Jailed PKK leader's lawyers to defend DHKP/C members arrested in Greece
ATHENS
One of four Turkish men arrested in Greece and wearing a white bulletproof vest, is escorted by anti-terror police officers to the court, in Athens, Feb 11. APphoto
Four senior members of the outlawed Revolutionary People’s Liberation Party/Front (DHKP/C), who were arrested in Greece in an anti-terror operation last week, will be defended by the lawyer of Abdullah Öcalan, the jailed leader of the outlawed Kurdistan Workers’ Party (PKK).The Feb. 10 raid on residences in the Gizi neighborhood of Athens was triggered by an anonymous informer and led to the arrest of four men, including DHKP/C leader Hüseyin Fevzi Tekin and İsmail Akkol, who is wanted by Turkish authorities for his alleged involvement in the murder of businessman Özdemir Sabancı in 1996.
Yiannis Rahiotis, Öcalan’s Greek lawyer, told Hürriyet that he would defend the DHKP/C members in court.
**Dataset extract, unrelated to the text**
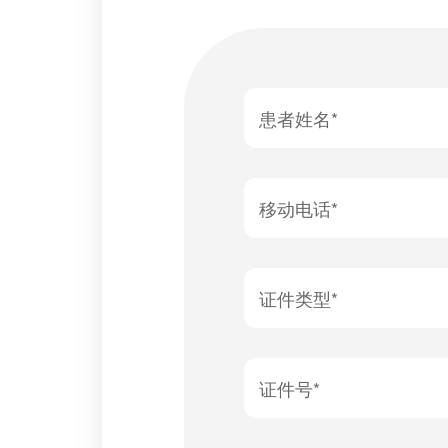
患者姓名*
移动电话*
证件类型*
证件号*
Öcalan had sued the Greek government in 2008 for its role in his capture by the Turkish security forces in 1999, in a case that Rahiotis says was suspended.
Rahiotis also defended the November 17 organization, which committed a series of murders, including of Turkish diplomats, from 1975 to 2002.
According to Greek media reports, DHKP/C member Akkol confessed in his interrogation by Greek police last Friday that the weapons found in their Gizi house were bought to be used in attacks on the Turkish territory. He also reportedly confessed that he lied when he said his name was “Cengiz Akkol” at the time of his arrest.
The other captured DHKP/C members, Bilgehan Karpat and Mehmet Ali Yilmaz, are still in Larisa prison, while Tekin is being in a prison in Domoko.